Элеонор немедленно замолчала. Она ненавидела кляп, ненавидела быть с завязанными глазами. С кляпом во рту она не могла отпускать шуточки, чтобы нервировать Сорена, как любила. И какая женщина, которая проводит ночь с таким потрясающими мужчинами, захочет повязку на глаза?

- Так-то лучше. Хорошая девочка, - сказал Сорен и провел ладонью по ее обнаженным бедрам. - Меньше слов. Больше стонов.

- Стоны... мне нравится, как это звучит. - Кингсли глубже проник пальцами в нее. – Давай посмотрим, как сильно мы заставим ее стонать?

- После тебя.

Что-то ударило ее по задней стороне бедер. Длинное и тонкое - стек или трость. Не важно - они обе жалят, как ад. Снова и снова сыпались удары, заставляя ее спину гореть.

Наконец они прекратились, и она осела от облегчения на кровать.

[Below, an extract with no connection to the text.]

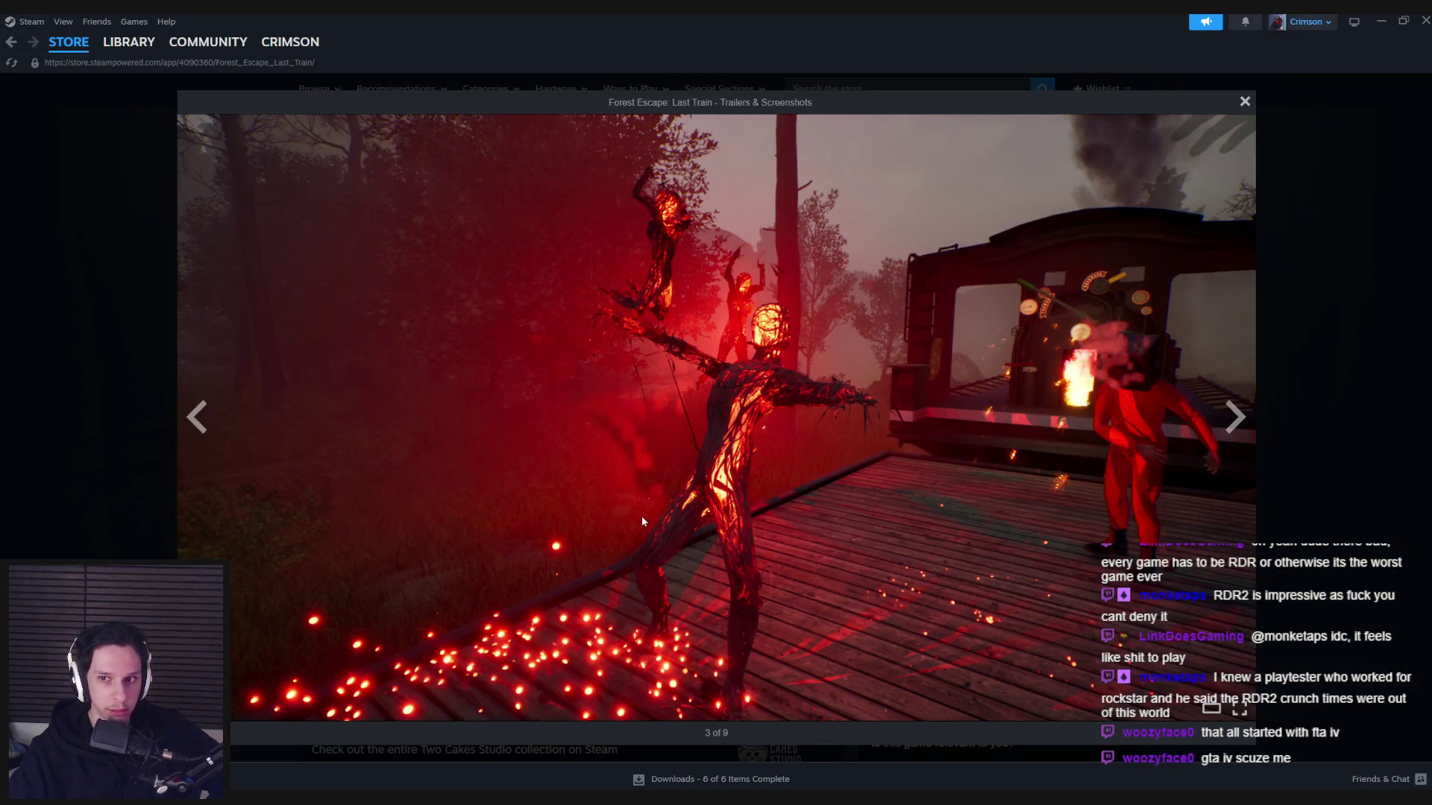
pyautogui.click(109, 370)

- Ты был прав, - сказал Кингсли, проводя рукой по ее пылающей коже. - Она может принимать боль.

- Я знаю лишь одного человека, который может принять больше.

Затем Кингсли рассмеялся, теплым интимным смехом, по которому она поняла, что Сорен не просто пошутил, это была шутка, которую понял лишь Кингсли.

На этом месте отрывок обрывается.